A:No, we don’t. The essence of random numbers is that each one has the same chance of coming next (each two-digit random has the same 1in 100 chance of coming up next). It doesn’t matter which random number is assigned to which probability, so we can simply do them in order.

Q:Do you mean the random number 01 is assigned to whatever has the probability 1% of occurring?

A:With one slight change, yes. The random number 01 is assigned to whatever has the cumulative probability of 1%.

Q:Doesn’t that create a bias, because the lower probabilities go with the lowest random numbers?

A:It doesn’t because all random numbers have the same chance of occurring, so low or high, the chance is 1 in 100.

Q:So all we do is list the random numbers for each observation, starting at the top row?

A:That’s all you have to do. You are free to scramble the random numbers around any way you like, but you don’t gain anything by it and it makes your life harder. Start with 01 and work your way up, using the cumulative probability number as the upper limit of each range.
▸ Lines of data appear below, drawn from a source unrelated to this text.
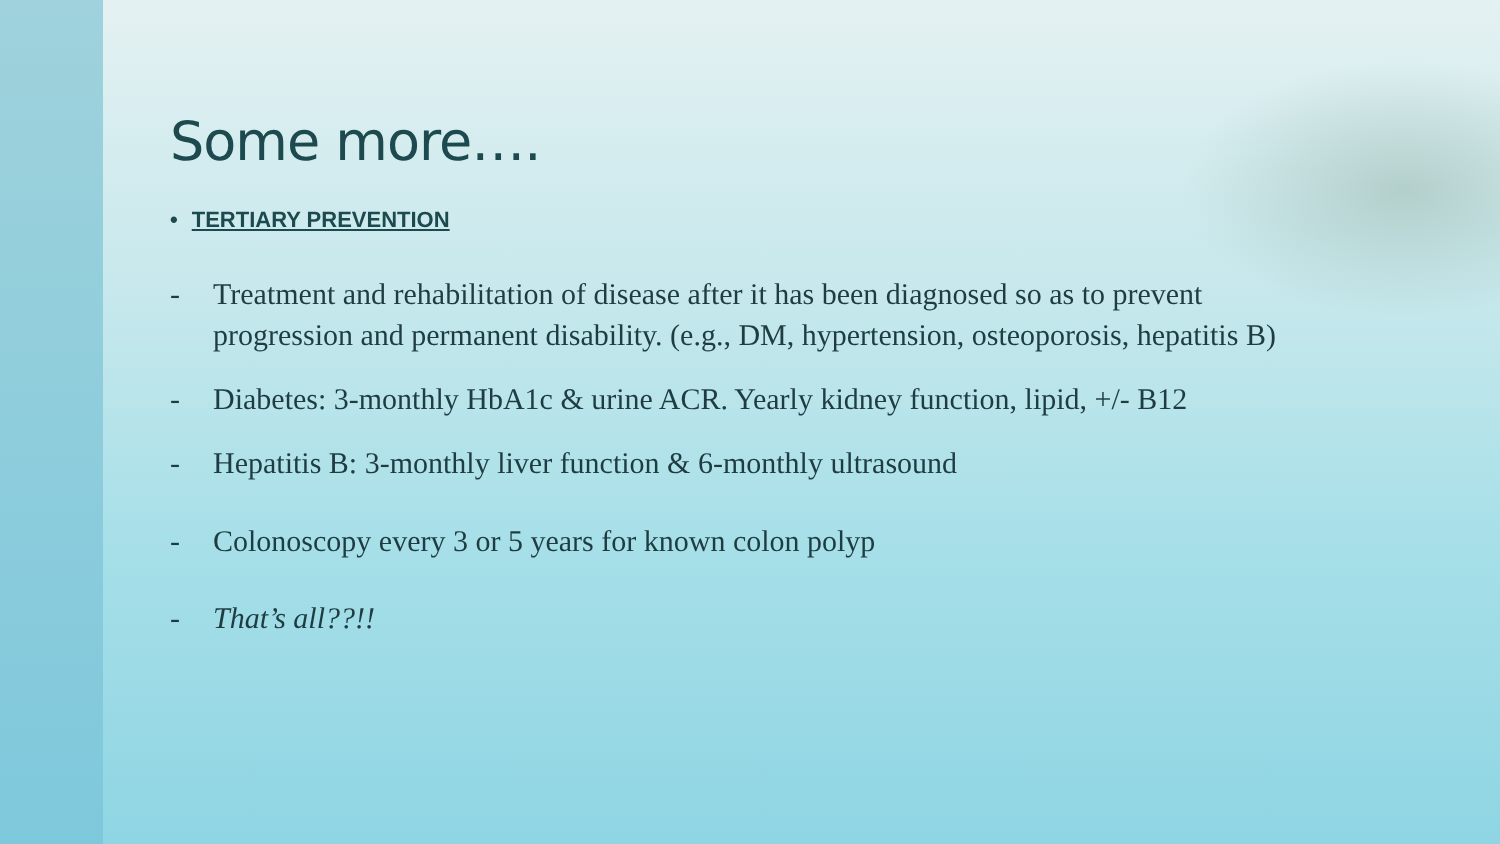Some more….
• TERTIARY PREVENTION
- Treatment and rehabilitation of disease after it has been diagnosed so as to prevent progression and permanent disability. (e.g., DM, hypertension, osteoporosis, hepatitis B)
- Diabetes: 3-monthly HbA1c & urine ACR. Yearly kidney function, lipid, +/- B12
- Hepatitis B: 3-monthly liver function & 6-monthly ultrasound
- Colonoscopy every 3 or 5 years for known colon polyp
- That’s all??!!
Table 4 at the top of the next page has this done.

# of items purchased / Count / Probability / Cumulative
Probability / Random # Ranges
1 / 50 / .10 / .10 / 01 – 10
2 / 120 / .24 / .34 / 11 – 34
3 / 80 / .16 / .50 / 35 – 50
4 / 210 / .42 / .92 / 51 – 92
5 / 40 / .08 / 1.00 / 93 - 00
Total: / 500 / 1.00

Table 4: Random Number Ranges

Notice that the beginning number (for each range after the first) is just the previous cumulative probability plus 1 (or plus .01 and time 100, if you lie to pick nits). Also notice the closing number is 00.

Q:Why did you put 00 last instead of first?

A:As explained above, it doesn’t matter where it goes and if we put it first we have to subtract one to get each upper range limit. It is just easier my way.

Q:Are we finished yet?

A:Almost. We have our empirical distribution (either the Probability column or the Cumulative Probability column) and we are all ready to use it.

Q:How do we use it?

A:We are doing a very simple simulation – determining how many items each customer bought. Once we have a random number, we match it to the appropriate range and read across to find out how many items that simulated customer purchased. Keep track of the results, and you can calculate any output that is reasonable.

Q:Where do we get two-digit random numbers from?

A:You can use a random number table and read the digits off two at a time, or you can use Excel and take just the first two digits of the numbers resulting from the =RAND() function, or you can roll dice, draw numbers from a hat, or ask me.

Q:Could you please give us some two digit random numbers?

A:Sure, here are five: 99, 07, 18, 59, 49.

Q:So our first customer bought 5 items (99 falls into the range 93 to 00), while our second customer bought 1 item (07 is in 01 to 10), the third customer bought 2 items (18 is in 11 to 34), our fourth customer bought 4 items (59 is in 51 to 92) and our fifth customer bought 3 items (49 is in 35 to 50)?

A:Yes. It surprised me that we didn’t have any duplications, particularly in the large range (51 to 92), but, that is random numbers for you. Have fun with them.